The Cyprus–UAE agreement merely provides that the contracting states' freedom to apply their domestic laws and regulations related to the taxation of income and profits derived from hydrocarbons and associated activities is not affected by the agreement. However, the draft agreements with Latvia and Norway contain detailed provisions. They both provide that a resident of one contracting state undertaking activities off shore (either on its own account or with associated enterprises) in the other contracting state for more than 30 days in any 12 month period in connection with the exploration or exploitation of the seabed or subsoil or their natural resources is deemed to be carrying on business in that other contracting state through a permanent establishment.

Profits from off shore supply and transport operations in connection with the exploration or exploitation of the seabed or subsoil or their natural resources of a contracting state are taxable only in the contracting state in which the enterprise providing the services is resident.

Salaries, wages and the like earned by a resident of one contracting state from employment in the off - shore zone of the other contracting state are taxable in the contracting state in which the activities are carried out. However, if the employer is not resident in the contracting state in which the activities take place, and the employment is for less than 30 days in any 12 month period, the remuneration is taxable only in the contracting state in which the individual is resident.

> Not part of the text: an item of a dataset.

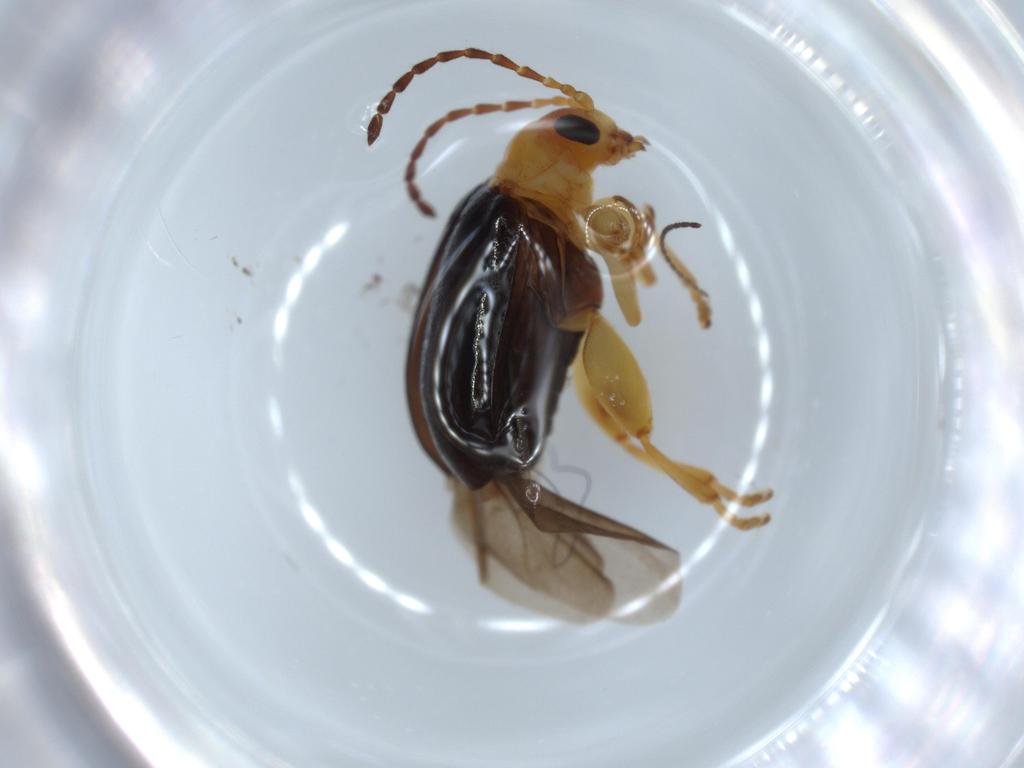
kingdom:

Salaries, wages and similar remuneration derived from employment aboard ships or aircraft engaged in off shore supply and similar activities may be taxed in the contracting state in which the enterprise providing the services is resident.

Gains derived by a resident of one contracting state


  • the alienation of exploration or exploitation rights (the term is defined in the article); or property situated in the other contracting state and used in connection with the exploration or exploitation of the seabed or subsoil or
  • Their natural resources situated in the second contracting state; or
  • shares deriving their value or the greater part of their value directly or indirectly from such rights or such property,

may be taxed in the second contracting state.

Possible Amendments To The Income Tax Law

In order to bring off shore activities within the scope of taxation, the government is considering amending the Income Tax Law (Law 118(I)/2002) by adding the following text to the definition of the Republic of Cyprus: " and, when used in a geographical sense, includes the national territory, the territorial waters of the Republic of Cyprus, as well as any area outside the territorial waters, including the border zone, the EEZ and continental shelf, which in accordance with international law and the laws of the Republic of Cyprus, is determined as an area in which the Republic of Cyprus exercises sovereign rights or jurisdiction ".

It has also been suggested that the definition of the term "permanent establishment" should be amended to include " off shore activities with respect to mining, exploration, or exploitation of the shelf, subsoil, or natural resources located within the EEZ and continental shelf, or the provision of services related to such mining, exploration or exploitation ". As a matter of interpretation and considering the relevant commentaries of the 2010 OECD Model Convention, such an amendment may not be strictly necessary as a permanent establishment may be deemed to exist without it, but it could serve to eliminate ambiguity.

In summary, Cyprus has in place the legislation needed to deal with current hydrocarbon exploration and exploitation activities in line with the cumulative body of EU laws. However, as hydrocarbon- related activities increase in scope and in volume, fuller and more specific provisions for taxation of oil and gas companies within either the model EPSC or relevant legislation might be necessary in due course.

The content of this article is intended to provide a general guide to the subject matter. Specialist advice should be sought about your specific circumstances.